Russian opposition leader Alexei Navalny delivered an unexpectedly strong showing in Moscow’s mayoral elections, but still vowed to challenge the preliminary official results, which gave a majority to incumbent Sergei Sobyanin. Mr. Navalny said he didn’t expect to win himself, but was confident that his Kremlin-backed opponent had fallen short of the 50% needed to avoid a runoff. The final official count, with 100% of precincts in Moscow reporting had Mr. Sobyanin winning 51.37% with just under 1.2 million votes and Mr. Navalny 27.24% with 632,697 votes; the rest was split among four other candidates, according to the Moscow City Election Commission. The tension over the election raises the prospect of a repeat of the massive demonstrations against the Kremlin that were spurred by widespread allegations of falsification of votes in the Dec. 2011 parliamentary ballot. Mr. Navalny’s supporters received a permit to hold a rally Monday evening at one site of those protests. It wasn’t clear how large turnout was likely to be; recent opposition protests have been thinly attended.
Sunday’s race was a test both of the authorities’ promises of greater political competition and of the appeal of the opposition’s grass-roots campaign in its stronghold in the capital. The Moscow vote was one of dozens of regional polls held across the country, with early returns in a few major cities showing strong results for rivals to the ruling party. In most, however, pro-Kremlin candidates dominated.

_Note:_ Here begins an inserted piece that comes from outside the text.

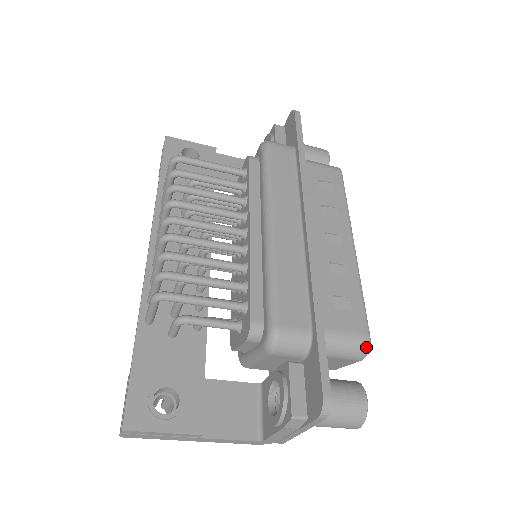
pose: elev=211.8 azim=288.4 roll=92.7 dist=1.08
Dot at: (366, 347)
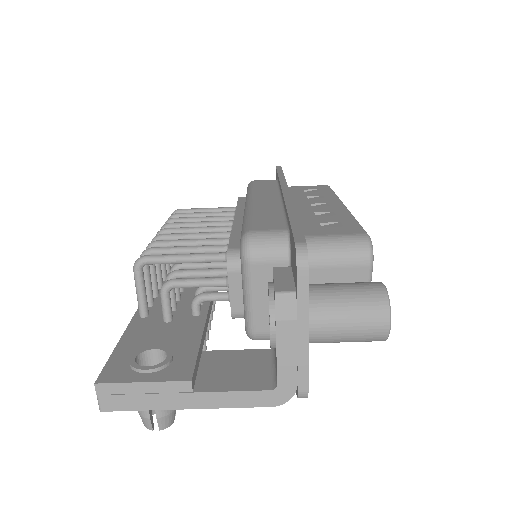
Dot at: (366, 243)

“What we are seeing is obvious falsification organized by City Hall,” Mr. Navalny told reporters and supporters outside his campaign headquarters around 2 a.m. “We demand a second round,” he said, noting that falsifications alleged by his campaign were large enough to push Mr. Sobyanin’s total to over 50% of the vote. Mr. Navalny vowed to call on supporters to take to the streets in protest if election officials failed to call a runoff.